Either way, they won’t like what they see.
After a week of buzzer-beaters, they looked weak taking a beating. After five nail-biters decided by a total of 10 points, they trailed by four times that at one point Wednesday, getting humiliated 114-80 by the Pistons. They got run out of their own building in front of 13,457 irritated fans at Barclays Center.
“They dominated us,” Nets coach Kenny Atkinson said. “We got off to a decent start and then they dominated us the rest of the way in every phase of the game, and there’s really not a lot to say much more than that. … [I’m] disappointed for our fans. A great crowd out there. We obviously do not like those type of losses. It hurts your individual pride, your competitive spirits.”
Those aforementioned fans sure didn’t like it, either. When Caris LeVert’s turnover gave Luke Kennard a breakaway dunk and left the Nets in a 104-64 hole, boos came from the floor seats to the rafters and everywhere in between. One spectator yelled out: “You’re embarrassing yourselves!” And he wasn’t wrong.
“It was embarrassing — I mean, to lose by 30 at home, that sucks,” said Allen Crabbe, who shrugged off a shin injury that had him listed as doubtful and finished with a team-high 20 points. It might have been Brooklyn’s only bright spot all night.
The Nets got roughed up inside, ourebounded 54-35 — 11-2 on the offensive glass. They got bullied by Detroit center Andre Drummond, who had 22 points and a game-high 20 rebounds before being rested for much of the garbage-time fourth quarter. And they made the Pistons (22-18) look like a well-oiled machine, letting them shoot 51.6 percent from the floor and 10-of-21 from 3-point range.
“They were just the aggressor, more physical,” Crabbe said. “They made us turn the ball over. They basically had control of the game, majority of the game. Like I said, trying to play catchup in this league is not easy. They kept their foot on the gas and we just couldn’t win through the storm.
“They turned us over, allowed them to get their own breaks. They got some easy ones. It seemed like they weren’t missing shots at all tonight. Like I said, they got whatever they wanted. They were just comfortable and basically did whatever.”
After having the score briefly knotted early on — at 24 on Jarrett Allen’s dunk with 2:26 left in the first quarter — the Nets (15-26) quickly capitulated.
They allowed a 26-5 run over the next 8 ½ minutes to let the game get away. They missed 10-of-11 shots, committed five turnovers — three by LeVert — and found themselves down 50-29 after Ish Smith’s layup with 5:52 left in the half.
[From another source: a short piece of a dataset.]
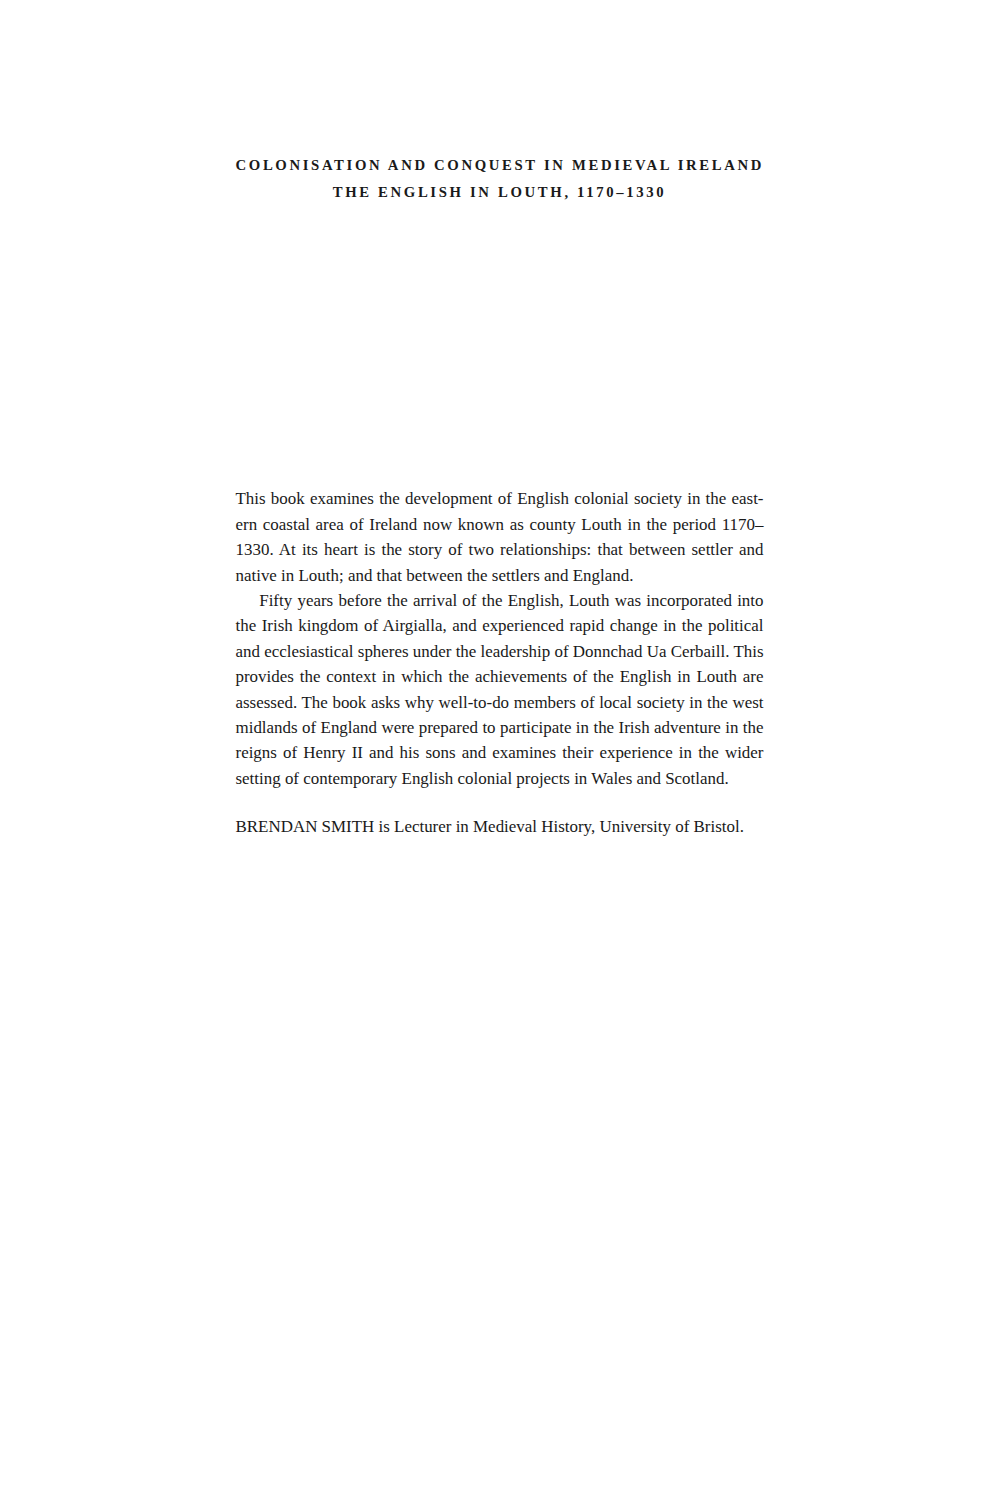Colonisation and Conquest in Medieval Ireland The English in Louth, 1170–1330
This book examines the development of English colonial society in the eastern coastal area of Ireland now known as county Louth in the period 1170–1330. At its heart is the story of two relationships: that between settler and native in Louth; and that between the settlers and England.
Fifty years before the arrival of the English, Louth was incorporated into the Irish kingdom of Airgialla, and experienced rapid change in the political and ecclesiastical spheres under the leadership of Donnchad Ua Cerbaill. This provides the context in which the achievements of the English in Louth are assessed. The book asks why well-to-do members of local society in the west midlands of England were prepared to participate in the Irish adventure in the reigns of Henry II and his sons and examines their experience in the wider setting of contemporary English colonial projects in Wales and Scotland.
BRENDAN SMITH is Lecturer in Medieval History, University of Bristol.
The Nets even let Pistons two-way prospect Dwight Buycks score eight of his career-high 17 points in that huge run. The deficit just kept swelling, from 90-61 after three quarters to 40 points in the fourth.
Long Island native Tobias Harris had a game-high-tying 22 points on 10-of-14 from the floor for Detroit. Meanwhile, Spencer Dinwiddie — traded away by the Pistons and honest about his extra incentive to beat his old team — had a rare off night. He had exceeded 20 points in his previous three games but mustered just two on 1-of-5 shooting.
“Spencer’s been playing unbelievably,” Smith said. “He’s been playing really, really well. So when you stop his initial thrusts and make him pass it or make him go another way without going downhill, it makes the defense so much better.”